The scientists found that when triple negative breast cancer cells invade other tissues on their way to another part of the body, they gain two cellular properties: better movement and survival.
To do this, breast cancer cells gain a cellular skeleton protein dubbed vimentin, which enhances the migratory ability of so-called mesenchymal cells, a cell type typically found in bones and bone marrow that moves around and makes new cells.
Triple negative breast cancer cells also gain survival advantages by producing a protein called E-cadherin, typically found in epithelial cells that line the ducts and coverings of organs and frequently renew themselves.
When triple negative breast cancer cells gain such survival and migratory qualities, scientists classify their cellular state as so-called hybrid epithelial mesenchymal (EMT) cells.
To look more closely at molecules involved in hybrid EMT states, the scientists sought the help of Elana Fertig, Ph.D., division director and associate director of quantitative sciences and co-director of the Convergence Institute at the Johns Hopkins Kimmel Cancer Center, to track the molecular patterns of individual cells in cell assays that model invasion out of the primary tumour and formation of a colony in a metastatic site.

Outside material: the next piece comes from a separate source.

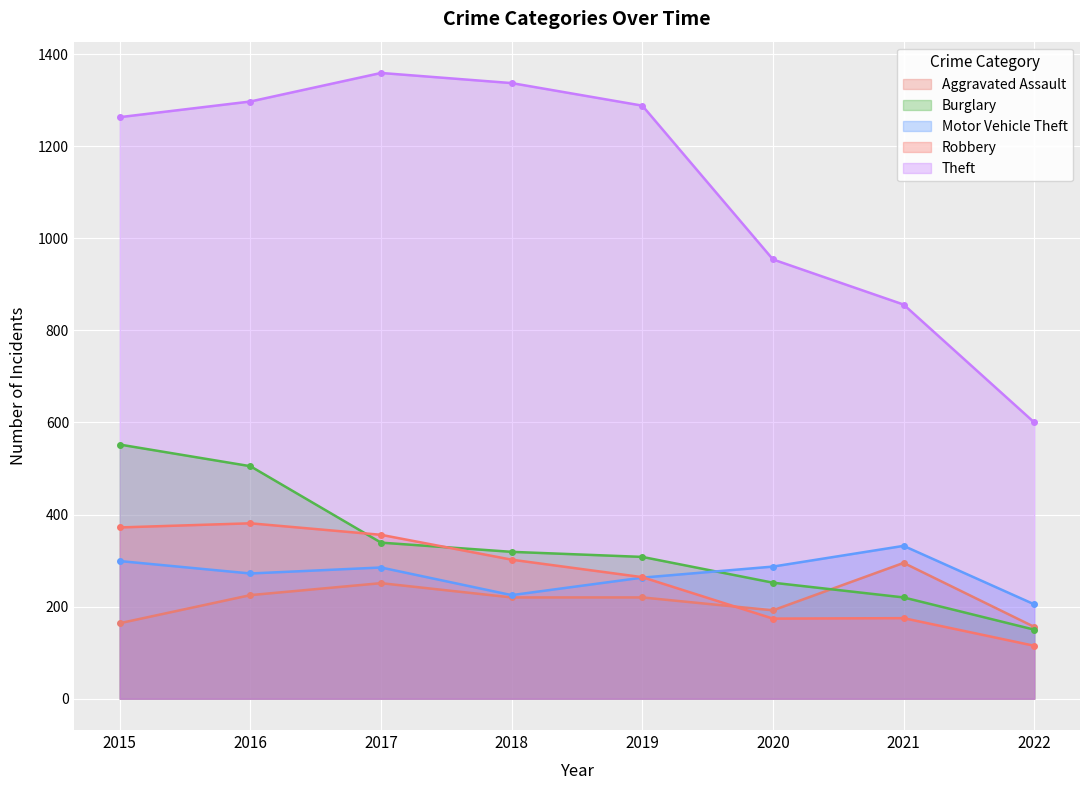

How many lines are shown in the chart?

5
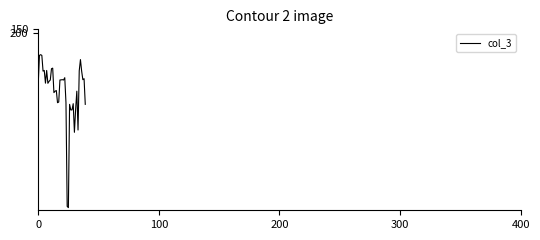

How many series are shown in this chart?

1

Fertig’s computational team used machine learning techniques to find patterns among each cell’s expression of RNA, a cousin of DNA involved in protein production. The scientists found that most of the metastatic cells morph into the more mobile, better surviving, hybrid EMT state.

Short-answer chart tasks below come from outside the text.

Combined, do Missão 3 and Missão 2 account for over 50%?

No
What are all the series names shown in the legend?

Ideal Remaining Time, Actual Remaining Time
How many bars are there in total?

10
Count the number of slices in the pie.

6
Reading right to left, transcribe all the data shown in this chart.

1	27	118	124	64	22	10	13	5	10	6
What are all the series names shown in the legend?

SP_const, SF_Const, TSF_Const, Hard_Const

Ewald’s team then validated these states in samples from eight patients with triple negative tumours, examining both primary tumours and tissues from metastatic sites of the same patients.
At the molecular level, the most metastatic cells produced five proteins called transcription factors (Grhl2, Foxc2, Zeb1, Zeb2 and Ovol1) that foster the making of proteins involved in either cancer cell invasion or colony formation.
“The molecular differences between metastatic and primary tumours are likely the reason why metastatic tumour cells are so resistant to current treatments,” says Ewald.
His team is studying ways to block the transcription factors’ genes or their resulting proteins to halt metastatic cancer growth as well as whether the same molecular and cellular changes happen in other cancers, such as those in the colon, adrenal glands, stomach, and small intestine.
Other Johns Hopkins researchers who contributed to the study include Matthew Dunworth,Gaurav Sharma, Melanie Loth, Joseph Tandurella, Ashley Cimino-Mathews, Melissa Gentz, Sydney Bracht and Meagan Haynes.